Yen steadies but Japanese intervention rumours persist
Could the Bank of Japan be about to intervene in the foreign exchanges to weaken the soaring safe-haven yen? Rumours have been circulating widely in the currency markets this week after a surge in the yen from a recent high for the dollar of ¥121.70 at the end of last month to a low of ¥111.00 on Friday.
However, it was steady against the dollar throughout Friday's Asian market session despite very sharp falls for the Nikkei 225 stock market index and there was no official sign of intervention by the Japanese authorities to stabilise it.
The dollar opened the session at ¥112.20 or so, peaked at ¥112.68 and is now back in the ¥112.58 area.
The gossip suggested that Japan's central bank was "checking rates" - calling traders to ask for a quote in an effort to warn them that buying yen was a risky thing to do. It's regarded as a half-way house between trying to talk the currency down to prevent its strength from damaging the Japanese economy and actual yen selling to weaken the currency.
With the yen at its firmest against the dollar since October 2014 despite negative Japanese interest rates, analysts have already warned that intervention is possible, although it won't necessarily be successful. "Direct FX intervention is a major threat on USD/JPY moves below 115," wrote the strategists at HSBC earlier this week. "As we argued, the move to negative rates had only a fleeting impact on JPY but showed a desire for a weaker currency. It looks like we may head back to direct FX intervention but that is also hard to justify and may ultimately fail," they added.
The man known as Japan's top currency diplomat, Masatsugu Asakawa, has already said that he is watching daily exchange-rate move- ments carefully to check for excessive volatility. In an interview with the Nikkei newspaper this week, he was quoted as saying that "buying pressure has concentrated on the yen as a safe haven as global financial markets were unstable", adding that the rise in the yen had outpaced increases in other currencies since the start of this year.

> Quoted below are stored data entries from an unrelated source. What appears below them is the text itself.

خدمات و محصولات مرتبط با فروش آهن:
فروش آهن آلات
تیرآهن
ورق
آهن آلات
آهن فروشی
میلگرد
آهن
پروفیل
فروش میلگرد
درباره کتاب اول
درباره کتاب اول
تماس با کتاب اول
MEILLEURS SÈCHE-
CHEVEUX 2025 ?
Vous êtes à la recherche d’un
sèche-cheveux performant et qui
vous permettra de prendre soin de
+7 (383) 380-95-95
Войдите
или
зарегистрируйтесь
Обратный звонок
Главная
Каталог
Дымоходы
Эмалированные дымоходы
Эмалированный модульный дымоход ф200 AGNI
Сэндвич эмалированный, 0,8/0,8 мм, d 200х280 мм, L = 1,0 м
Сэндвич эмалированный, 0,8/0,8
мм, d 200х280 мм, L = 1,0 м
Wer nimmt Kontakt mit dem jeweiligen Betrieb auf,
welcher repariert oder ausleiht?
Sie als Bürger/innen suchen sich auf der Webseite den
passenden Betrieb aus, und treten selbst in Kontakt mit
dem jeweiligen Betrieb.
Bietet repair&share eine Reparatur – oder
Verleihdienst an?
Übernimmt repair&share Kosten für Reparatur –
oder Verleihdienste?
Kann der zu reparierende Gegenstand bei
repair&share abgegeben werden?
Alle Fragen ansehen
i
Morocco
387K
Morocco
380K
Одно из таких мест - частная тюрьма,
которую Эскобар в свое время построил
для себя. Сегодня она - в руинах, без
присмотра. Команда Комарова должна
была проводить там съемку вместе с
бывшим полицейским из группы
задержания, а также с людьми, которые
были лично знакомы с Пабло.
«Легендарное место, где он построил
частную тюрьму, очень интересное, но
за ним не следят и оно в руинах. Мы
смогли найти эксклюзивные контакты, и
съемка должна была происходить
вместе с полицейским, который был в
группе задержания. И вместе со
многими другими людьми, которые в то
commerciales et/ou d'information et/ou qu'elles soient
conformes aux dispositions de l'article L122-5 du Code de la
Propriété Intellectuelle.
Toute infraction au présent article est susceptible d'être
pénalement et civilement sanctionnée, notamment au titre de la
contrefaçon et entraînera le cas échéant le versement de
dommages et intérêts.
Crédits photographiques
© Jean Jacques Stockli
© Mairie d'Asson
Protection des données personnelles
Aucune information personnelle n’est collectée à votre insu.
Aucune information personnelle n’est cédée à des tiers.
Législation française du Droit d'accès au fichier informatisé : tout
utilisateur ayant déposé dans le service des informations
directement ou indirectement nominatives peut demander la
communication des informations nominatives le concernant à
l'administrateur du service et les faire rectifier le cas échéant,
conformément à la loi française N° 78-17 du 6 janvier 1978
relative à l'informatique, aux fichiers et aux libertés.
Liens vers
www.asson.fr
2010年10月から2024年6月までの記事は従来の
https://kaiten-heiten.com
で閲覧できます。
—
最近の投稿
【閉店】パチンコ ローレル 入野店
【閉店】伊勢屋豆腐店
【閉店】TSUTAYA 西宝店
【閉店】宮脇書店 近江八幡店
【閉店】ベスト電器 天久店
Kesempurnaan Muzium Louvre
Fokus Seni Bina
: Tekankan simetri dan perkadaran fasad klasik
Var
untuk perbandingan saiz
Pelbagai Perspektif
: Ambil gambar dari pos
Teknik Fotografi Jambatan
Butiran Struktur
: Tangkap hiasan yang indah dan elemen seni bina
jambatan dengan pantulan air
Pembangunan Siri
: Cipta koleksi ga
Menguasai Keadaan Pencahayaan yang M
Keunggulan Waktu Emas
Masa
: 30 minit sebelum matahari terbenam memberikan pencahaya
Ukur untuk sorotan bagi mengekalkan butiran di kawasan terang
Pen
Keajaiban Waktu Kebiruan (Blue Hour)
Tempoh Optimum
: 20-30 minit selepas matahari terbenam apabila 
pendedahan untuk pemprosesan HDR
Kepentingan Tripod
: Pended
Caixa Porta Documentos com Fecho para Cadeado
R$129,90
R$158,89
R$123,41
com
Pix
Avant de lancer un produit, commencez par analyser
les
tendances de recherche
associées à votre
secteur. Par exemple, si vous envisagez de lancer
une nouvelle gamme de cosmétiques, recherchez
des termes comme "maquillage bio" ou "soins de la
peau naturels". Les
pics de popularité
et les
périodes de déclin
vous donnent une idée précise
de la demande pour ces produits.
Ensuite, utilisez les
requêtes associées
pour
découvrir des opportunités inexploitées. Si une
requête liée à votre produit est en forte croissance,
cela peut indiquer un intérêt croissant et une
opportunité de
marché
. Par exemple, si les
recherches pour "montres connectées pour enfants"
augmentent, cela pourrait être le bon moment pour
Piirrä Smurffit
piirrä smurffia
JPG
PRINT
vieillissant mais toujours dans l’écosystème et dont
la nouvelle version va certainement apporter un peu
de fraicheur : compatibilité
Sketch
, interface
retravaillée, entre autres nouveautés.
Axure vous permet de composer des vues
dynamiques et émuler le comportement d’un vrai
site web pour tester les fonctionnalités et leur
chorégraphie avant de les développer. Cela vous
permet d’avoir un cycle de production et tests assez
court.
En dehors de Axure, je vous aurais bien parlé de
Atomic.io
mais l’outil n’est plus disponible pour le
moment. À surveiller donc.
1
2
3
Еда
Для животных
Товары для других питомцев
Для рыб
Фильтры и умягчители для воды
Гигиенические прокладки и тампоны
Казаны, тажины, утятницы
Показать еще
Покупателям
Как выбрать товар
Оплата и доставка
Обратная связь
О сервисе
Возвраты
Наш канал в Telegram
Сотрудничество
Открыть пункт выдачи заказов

However, attempts by officials to talk down the yen have failed in the past even though countering yen appreciation was a key element of Prime Minister Shinzo Abe (above)'s "three arrows" policy introduced when he was re-elected just over three years ago.
"FX markets will have to remain mindful of the intervention threat, particularly in Japan. This may take many forms, including rhetoric and more rate cuts (we expect two more later in 2016), but the growing event risk is that Japan intervenes directly in the FX market," wrote the HSBC strategists.
"Markets may mistakenly assume that, as interest rates up to 10 years are negative in Japan and yields on excess deposits at the BoJ are now negative, intervention may be more successful. After all, any counterpart to BoJ intervention will be sitting on JPY with a negative yield" they added.
"However, even in the unlikely event that any BoJ intervention is unsterilised, Switzerland's experience with FX intervention with negative interest rates shows that success is not guaranteed, even under these conditions." When currency intervention is unsterilised, the money supply is allowed to increase.
Others agree that intervention is possible but see it as unlikely. "The surge in the yen against the US dollar has understandably raised expectations of further action to weaken the Japanese currency," writes Julian Jessop, chief global economist at Capital Economics.